If it is the average value you cannot run RSA. The best thing you can do is to create a classifier to predict the class from the activity within all ROIs
If it contains voxel values, then you can for example compute the accuracy of a classifier that predicts the class given voxel activity using e.g.
http://nilearn.github.io/auto_examples/02_decoding/plot_haxby_searchlight.html#sphx-glr-auto-examples-02-decoding-plot-haxby-searchlight-py
otherwise you can use the following toolbox:
https://github.com/Charestlab/pyrsa
Best

orko · May 17, 2020, 7:12pm

@bthirion Thanks!
Can you please explain why can’t I run RSA with average value?
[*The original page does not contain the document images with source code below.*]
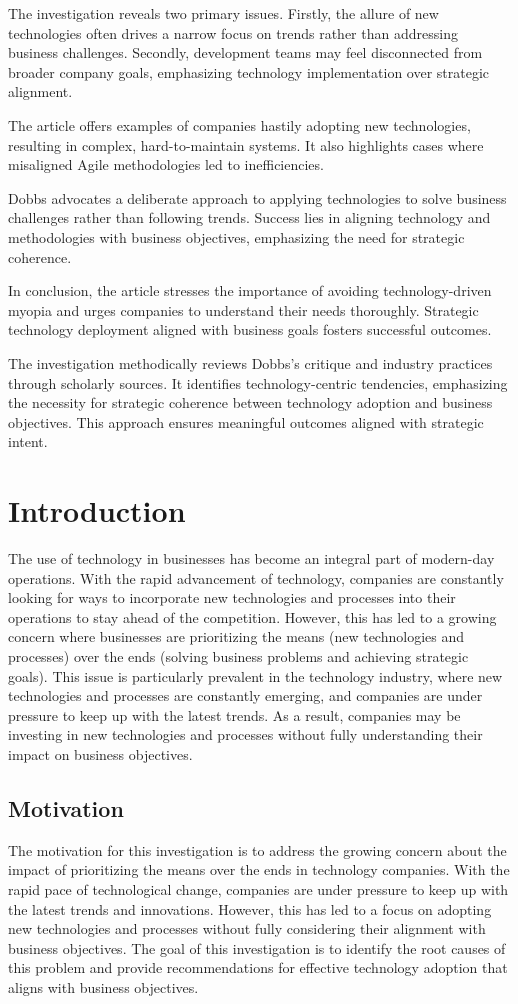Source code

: \documentclass[a4Paper]{article}
\begin{document}
The investigation reveals two primary issues. Firstly, the allure of new technologies often drives a narrow focus on trends rather than addressing business challenges. Secondly, development teams may feel disconnected from broader company goals, emphasizing technology implementation over strategic alignment.

The article offers examples of companies hastily adopting new technologies, resulting in complex, hard-to-maintain systems. It also highlights cases where misaligned Agile methodologies led to inefficiencies.

Dobbs advocates a deliberate approach to applying technologies to solve business challenges rather than following trends. Success lies in aligning technology and methodologies with business objectives, emphasizing the need for strategic coherence.

In conclusion, the article stresses the importance of avoiding technology-driven myopia and urges companies to understand their needs thoroughly. Strategic technology deployment aligned with business goals fosters successful outcomes.

The investigation methodically reviews Dobbs's critique and industry practices through scholarly sources. It identifies technology-centric tendencies, emphasizing the necessity for strategic coherence between technology adoption and business objectives. This approach ensures meaningful outcomes aligned with strategic intent.
\pagebreak
\section{Introduction}
The use of technology in businesses has become an integral part of modern-day operations. With the rapid advancement of technology, companies are constantly looking for ways to incorporate new technologies and processes into their operations to stay ahead of the competition. However, this has led to a growing concern where businesses are prioritizing the means (new technologies and processes) over the ends (solving business problems and achieving strategic goals). This issue is particularly prevalent in the technology industry, where new technologies and processes are constantly emerging, and companies are under pressure to keep up with the latest trends. As a result, companies may be investing in new technologies and processes without fully understanding their impact on business objectives.

\subsection{Motivation}
The motivation for this investigation is to address the growing concern about the impact of prioritizing the means over the ends in technology companies. With the rapid pace of technological change, companies are under pressure to keep up with the latest trends and innovations. However, this has led to a focus on adopting new technologies and processes without fully considering their alignment with business objectives. The goal of this investigation is to identify the root causes of this problem and provide recommendations for effective technology adoption that aligns with business objectives.
\end{document}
Can’t I run it between-subject?

bthirion · May 18, 2020, 6:04pm

You can still run ti formally, but it won’t be informative. The information that you keep from each regions is just one scalar value: the amount of activity, so this is very little to characterize the pattern of activity of that regions and compare it to some metric of stimulus relatedness.

In that case, doing it across subjects does not help.

The only think that makes sense to me is to use the region-level averages as input to a global classification/regression method.
HTH

orko · May 20, 2020, 7:52am

@bthirion Thanks, can I do a between subject similarity analysis? For example, between each of the 8 vectors of [1Xn] per-region activity, and the stimuli embedding?
Thus, for example, I can see that there is high correlation between region#1 activity to the embedding, but only random correlation between region#2 and the embedding, to suggest that region#1 represents the data better?

bthirion · May 20, 2020, 8:49pm

I think that comparing similarity of within-region activation across-subject to “stimuli” would make sense if the output variables were actually not stimuli but some subject related quantity, like a behavioral score, response time or any other individual characteristic.

Here I don’t really understand what you would infer from it. Sorry if I misunderstood.

orko · May 21, 2020, 1:13pm

@bthirion Thank you very much. The idea is to change the parameters of the embedding to see which correlated better to brain-data therefore possibly these parameters (e.g more importance so specific features in the representation) more resembles to the way these data is cognitively represented , thus we can learn something about the representation in the brain.
Does it make sense?

bthirion · May 23, 2020, 9:26am

Yes, but you can this type information by regression: which feature(s) best explain(s) brain activity. This is called an “encoding model” in the literature.

orko · May 24, 2020, 2:14pm

@bthirion Thank you for your answers.
I do aware of encoding model and read quiet a few of these papers, but:

I am failing to understand why is this the same information?
Isn’t the encoding model has much more degrees of freedom that are not present in what I suggested (e.g regression model with its params, evaluation metric).
Isn’t encoding model assume that the features itself has meaning, therefore not be suitable to embedding method such as PCA, VAE , BERT (for sentence) , etc … in which the representative vector in meaningful but each feature by itself is meaningless?

bthirion · May 24, 2020, 5:44pm

1 . Well: the most precise response to the question: “what stimulus features explains activity in region XXX ?” is given by an encoding model, that explicitly tests that. RSA is a slightly more indirect way to answer the question. Note that the two are related, see e.g.

But RSA has even more degrees of freedom (searchlight model, dissimilarity model, comparison statistic etc.)
With encoding you can also test groups of features, if you believe that each of them, taken separately, is not meaningful.

orko · May 25, 2020, 6:37am

Thanks, I get your point on why they are conceptually the same / answer the same research question. But does building an encoding model contradicts the similarity analysis or make it redundant? Isn’t it possible to come up with finding on one but not on the other?

bthirion · May 25, 2020, 7:42am

H,
,
No my point is rather that these are two formulations on the same problem. Practically, I would not expect strong difference on the results of RSA vs encoding analysis.
Best,
Bertrand